Directions for this task: Reproduce each line below precisely. Drop the pictures.

Stored data:
┄┄┄┄┄┄┄┄┄┄
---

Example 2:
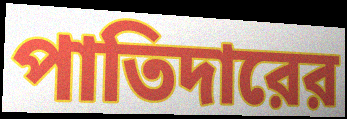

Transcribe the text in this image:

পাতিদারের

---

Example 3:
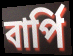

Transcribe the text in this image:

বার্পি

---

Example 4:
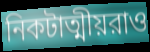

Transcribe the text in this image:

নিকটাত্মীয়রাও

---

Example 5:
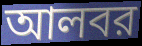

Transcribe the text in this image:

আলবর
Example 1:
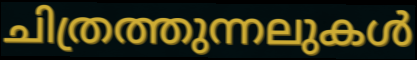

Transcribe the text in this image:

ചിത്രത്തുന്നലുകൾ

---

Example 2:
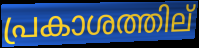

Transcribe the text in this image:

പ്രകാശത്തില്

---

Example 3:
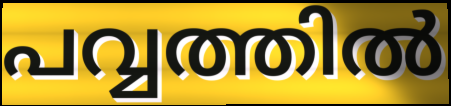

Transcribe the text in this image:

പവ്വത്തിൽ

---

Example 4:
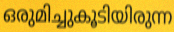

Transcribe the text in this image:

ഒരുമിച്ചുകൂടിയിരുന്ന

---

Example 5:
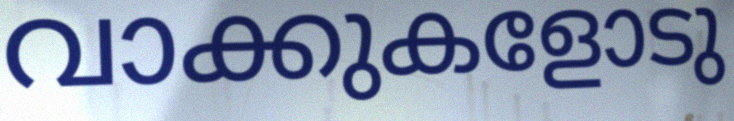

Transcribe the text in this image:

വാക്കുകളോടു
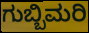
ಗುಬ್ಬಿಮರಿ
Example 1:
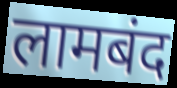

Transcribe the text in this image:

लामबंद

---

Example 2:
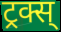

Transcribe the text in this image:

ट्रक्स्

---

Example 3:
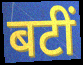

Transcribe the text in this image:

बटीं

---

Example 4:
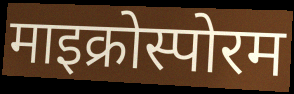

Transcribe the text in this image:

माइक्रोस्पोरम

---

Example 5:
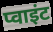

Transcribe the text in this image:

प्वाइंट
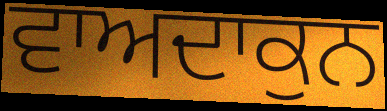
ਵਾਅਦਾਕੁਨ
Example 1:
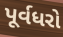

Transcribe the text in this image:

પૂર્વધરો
┄┄┄┄┄┄┄┄┄┄
Solution to this exercise:
---

Example 2:

Transcribe the text in this image:

পাতিদারের

---

Example 3:

Transcribe the text in this image:

বার্পি

---

Example 4:

Transcribe the text in this image:

নিকটাত্মীয়রাও

---

Example 5:

Transcribe the text in this image:

আলবর
Example 1:

Transcribe the text in this image:

ചിത്രത്തുന്നലുകൾ

---

Example 2:

Transcribe the text in this image:

പ്രകാശത്തില്

---

Example 3:

Transcribe the text in this image:

പവ്വത്തിൽ

---

Example 4:

Transcribe the text in this image:

ഒരുമിച്ചുകൂടിയിരുന്ന

---

Example 5:

Transcribe the text in this image:

വാക്കുകളോടു
ಗುಬ್ಬಿಮರಿ
Example 1:

Transcribe the text in this image:

लामबंद

---

Example 2:

Transcribe the text in this image:

ट्रक्स्

---

Example 3:

Transcribe the text in this image:

बटीं

---

Example 4:

Transcribe the text in this image:

माइक्रोस्पोरम

---

Example 5:

Transcribe the text in this image:

प्वाइंट
ਵਾਅਦਾਕੁਨ
Example 1:

Transcribe the text in this image:

પૂર્વધરો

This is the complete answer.